Over a decade ago, scientists at Emory University’s Center for Myth and Ritual in American Life studied the effect of family conversations and stories on children. By creating a list of “yes” or “no” questions, they determined how much the children in the study knew about their family history. They also conducted psychological testing, the results of which overwhelmingly showed that scoring higher on the “Do You Know?” questions was associated with higher levels of self-esteem, lower levels of anxiety, fewer behavioral problems and better functioning families.

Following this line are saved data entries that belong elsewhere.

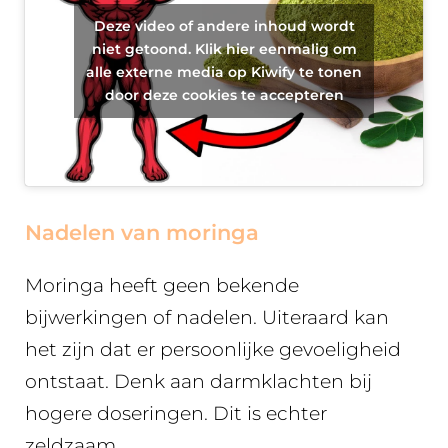
Deze video of andere inhoud wordt
niet getoond. Klik hier eenmalig om
alle externe media op Kiwify te tonen
door deze cookies te accepteren
Nadelen van moringa
Moringa heeft geen bekende
bijwerkingen of nadelen. Uiteraard kan
het zijn dat er persoonlijke gevoeligheid
ontstaat. Denk aan darmklachten bij
hogere doseringen. Dit is echter
zeldzaam.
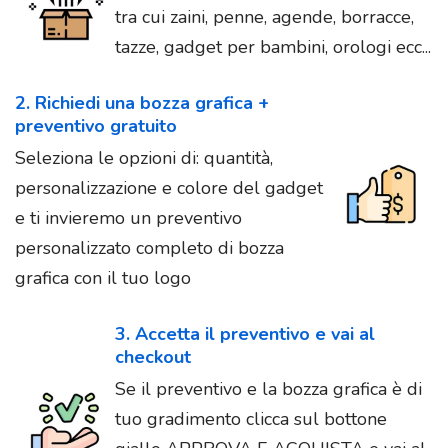
tra cui zaini, penne, agende, borracce,
tazze, gadget per bambini, orologi ecc...
2. Richiedi una bozza grafica +
preventivo gratuito
Seleziona le opzioni di: quantità,
personalizzazione e colore del gadget
e ti invieremo un preventivo
personalizzato completo di bozza
grafica con il tuo logo
3. Accetta il preventivo e vai al
checkout
Se il preventivo e la bozza grafica è di
tuo gradimento clicca sul bottone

The actual questions do not matter as long as they are about things that must be learned through someone else and not experienced directly. Marshall Duke and Robyn Fivush, the leaders of the study, say, “Each family will have different stories and different key moments and memories that are shared. It is not the content of what is known that is the critical factor, but the process by which these things came to be known. In order to hear family stories, people need to sit down with one another. The stories need to be told over and over and the times of sitting together need to be multiple and occur over many years. The most convenient times traditionally have been family dinners, family trips in the car, vacations, birthday gatherings, etc.”
The researchers determined that the family narrative influences “the way a child looks at himself in the context of their larger family.”
Inspired leaders have long taught the blessings of family time and family history. In his April 2018 General Conference talk “Family History and Temple Work: Sealing and Healing,” Elder Dale G. Renlund spoke of family history. Along with increased testimony of the Savior and divine protection from the adversary, he described these promised blessings for families:
- More closeness and joy and a heart turned toward your family
- Increased love and gratitude for your ancestors
And for individuals, he mentioned specific gifts:
- Personal power
- Inspired help
- Joy, and to be blessed in every aspect of your life
Certainly, all these blessings contribute to the well-being and function of families and lead to children having a healthy sense of self.
Read more: https://www.huffingtonpost.com/marshall-p-duke/the-stories-that-bind-us-_b_2918975.html
Twenty “Do You Know?” Questions for Families
Do you know how your parents met?
Do you know where your mother grew up?
Do you know where your father grew up?
Do you know where some of your grandparents grew up?
Do you know where some of your grandparents met?
Do you know where your parents were married?
Do you know what went on when you were being born?
Do you know the source of your name?
Do you know some things about what happened when your brothers or sisters were being born?
Do you know which person in your family you look most like?
Do you know which person in the family you act most like?
Do you know some of the illnesses and injuries that your parents experienced when they were younger?
Do you know some of the lessons that your parents learned from good or bad experiences?
Do you know some things that happened to your mom or dad when they were in school?
Do you know the national background of your family (such as English, German, Russian, etc)?
Do you know some of the jobs that your parents had when they were young?
Do you know some awards that your parents received when they were young?
Do you know the names of the schools that your mom went to?
Do you know the names of the schools that your dad went to?
Do you know about a relative whose face “froze” in a grumpy position because he or she did not smile enough?*
Score: Total number answered YES
*Note about this question: Fifteen percent of the sample answered yes. The researchers say this is because the stories that families tell are not always true but are often told to teach a principle. Plus, there are often disagreements among family members about what really happened, and these disagreements then become part of the family narrative.